To pass mining and projection computation on to an external server, the settings for communicating with that server can be set in the Worker setup...
in the File
menu. This allows to set the IP address (set to local to disable the client-server mode), port and authentication key, and to test the connection and check whether some processes are already being run on the server.
Of course, the mining server should be setup with the relevant settings using the provided server_siren.py
script.
Running the following, for instance, initializes a server on the feedback-loop listening on port 55444 with authentication key atk
and having 4 workers (i.e. handling at most 4 different delegated tasks simultaneously).
python server_siren.py 127.0.0.1 --portnum=55444 --authkey=atk --max_k=4
Finally, Siren also allows to partition the data to study how redescription characteristics vary on different data subsets.

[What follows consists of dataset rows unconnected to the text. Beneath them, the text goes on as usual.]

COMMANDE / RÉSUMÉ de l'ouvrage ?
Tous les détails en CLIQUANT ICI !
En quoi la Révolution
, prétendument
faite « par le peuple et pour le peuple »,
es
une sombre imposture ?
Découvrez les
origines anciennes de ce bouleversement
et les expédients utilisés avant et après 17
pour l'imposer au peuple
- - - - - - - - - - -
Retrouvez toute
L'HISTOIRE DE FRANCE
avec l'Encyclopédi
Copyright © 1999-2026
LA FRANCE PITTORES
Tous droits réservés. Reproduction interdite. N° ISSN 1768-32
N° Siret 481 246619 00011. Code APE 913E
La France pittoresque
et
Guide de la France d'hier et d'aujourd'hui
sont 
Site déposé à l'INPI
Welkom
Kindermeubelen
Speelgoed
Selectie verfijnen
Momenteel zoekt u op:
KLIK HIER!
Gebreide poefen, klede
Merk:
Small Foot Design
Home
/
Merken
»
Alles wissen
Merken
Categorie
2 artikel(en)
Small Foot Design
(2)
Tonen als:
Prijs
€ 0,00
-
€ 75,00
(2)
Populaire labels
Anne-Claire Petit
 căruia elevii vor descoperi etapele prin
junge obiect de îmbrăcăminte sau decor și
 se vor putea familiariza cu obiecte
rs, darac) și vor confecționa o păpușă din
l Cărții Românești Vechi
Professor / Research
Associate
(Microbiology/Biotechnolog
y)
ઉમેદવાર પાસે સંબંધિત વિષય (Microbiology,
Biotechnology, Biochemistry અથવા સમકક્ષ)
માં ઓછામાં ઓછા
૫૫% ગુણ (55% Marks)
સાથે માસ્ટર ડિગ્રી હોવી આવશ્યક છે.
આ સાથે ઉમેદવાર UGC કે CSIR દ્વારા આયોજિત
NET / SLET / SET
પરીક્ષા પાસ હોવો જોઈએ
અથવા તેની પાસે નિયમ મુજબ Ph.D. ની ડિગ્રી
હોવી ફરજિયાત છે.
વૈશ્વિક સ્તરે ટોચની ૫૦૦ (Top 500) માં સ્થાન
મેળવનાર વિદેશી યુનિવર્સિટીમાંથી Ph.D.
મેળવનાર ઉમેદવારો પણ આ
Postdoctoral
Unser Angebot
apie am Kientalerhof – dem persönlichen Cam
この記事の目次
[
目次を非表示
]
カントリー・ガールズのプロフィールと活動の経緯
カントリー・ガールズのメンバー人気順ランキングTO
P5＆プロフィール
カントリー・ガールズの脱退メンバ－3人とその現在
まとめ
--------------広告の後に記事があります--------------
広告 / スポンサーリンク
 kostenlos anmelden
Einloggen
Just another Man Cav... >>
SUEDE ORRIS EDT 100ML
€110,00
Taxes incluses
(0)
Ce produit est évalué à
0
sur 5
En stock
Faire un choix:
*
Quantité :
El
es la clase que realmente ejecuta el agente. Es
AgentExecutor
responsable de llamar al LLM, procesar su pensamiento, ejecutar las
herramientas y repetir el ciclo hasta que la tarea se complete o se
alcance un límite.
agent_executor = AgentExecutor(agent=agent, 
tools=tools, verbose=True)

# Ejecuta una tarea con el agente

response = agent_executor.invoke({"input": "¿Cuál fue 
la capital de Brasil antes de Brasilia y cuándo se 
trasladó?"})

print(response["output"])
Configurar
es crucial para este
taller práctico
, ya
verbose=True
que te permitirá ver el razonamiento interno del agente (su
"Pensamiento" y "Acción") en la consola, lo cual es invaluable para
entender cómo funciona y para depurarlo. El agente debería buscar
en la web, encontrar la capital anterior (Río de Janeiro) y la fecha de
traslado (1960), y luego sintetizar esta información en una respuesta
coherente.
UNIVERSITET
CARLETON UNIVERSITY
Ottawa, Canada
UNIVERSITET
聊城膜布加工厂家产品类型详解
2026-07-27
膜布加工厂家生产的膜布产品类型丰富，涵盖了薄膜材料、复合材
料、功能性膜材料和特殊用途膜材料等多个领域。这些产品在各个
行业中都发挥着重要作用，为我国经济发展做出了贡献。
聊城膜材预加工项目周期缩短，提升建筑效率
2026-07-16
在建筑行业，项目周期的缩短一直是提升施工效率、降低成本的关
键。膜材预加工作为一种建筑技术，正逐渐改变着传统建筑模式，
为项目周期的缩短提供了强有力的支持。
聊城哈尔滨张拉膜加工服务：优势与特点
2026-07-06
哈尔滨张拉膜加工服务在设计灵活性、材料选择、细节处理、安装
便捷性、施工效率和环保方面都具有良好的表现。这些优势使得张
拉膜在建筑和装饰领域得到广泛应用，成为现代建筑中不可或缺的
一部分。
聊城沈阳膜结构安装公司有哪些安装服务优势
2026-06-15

The settings for doing this can be accessed through the Splits setup...
in the File
menu.
The upper half of the dialogue box allows to choose parameters to generate a data partition automatically, by selecting a column or coordinate to whose values will direct the partition. A value greater than zero identifies a data column by its position, while a value lower than zero indentifies a coordinate, a value of zero means that the data will be partitioned randomly. That is, 1 corresponds to the first column on the left-hand side, while 12 corresponds to second column on the right-hand side assuming the left-hand side contains 10 columns, and -1 corresponds to the first coordinates dimension, i.e. the longitudes. The granularity allows to tune the width of the bands, while the number of folds defines the number of partitions returned.
The lower half of the dialogue box allows to choose the source, either desactivating the splits, using the automatic settings described above to generate partitions or extracting it from a data column (a categorical variable, where each category will generate a partition). Once this is set, the partitions can be generated. Next, the resulting partitions can be assigned to the learn (L) or test (T) folds. A partition can be stored in the data by encoding it as an additional column, so that it can be loaded again later on.
After the splits setup as been applied, new columns will appear in the redescription lists, showing the statistics (accuracy, p-Values, support) on the learn and test folds.
In views, a pair of buttons will appear allowing to focus on the complete data or on either split.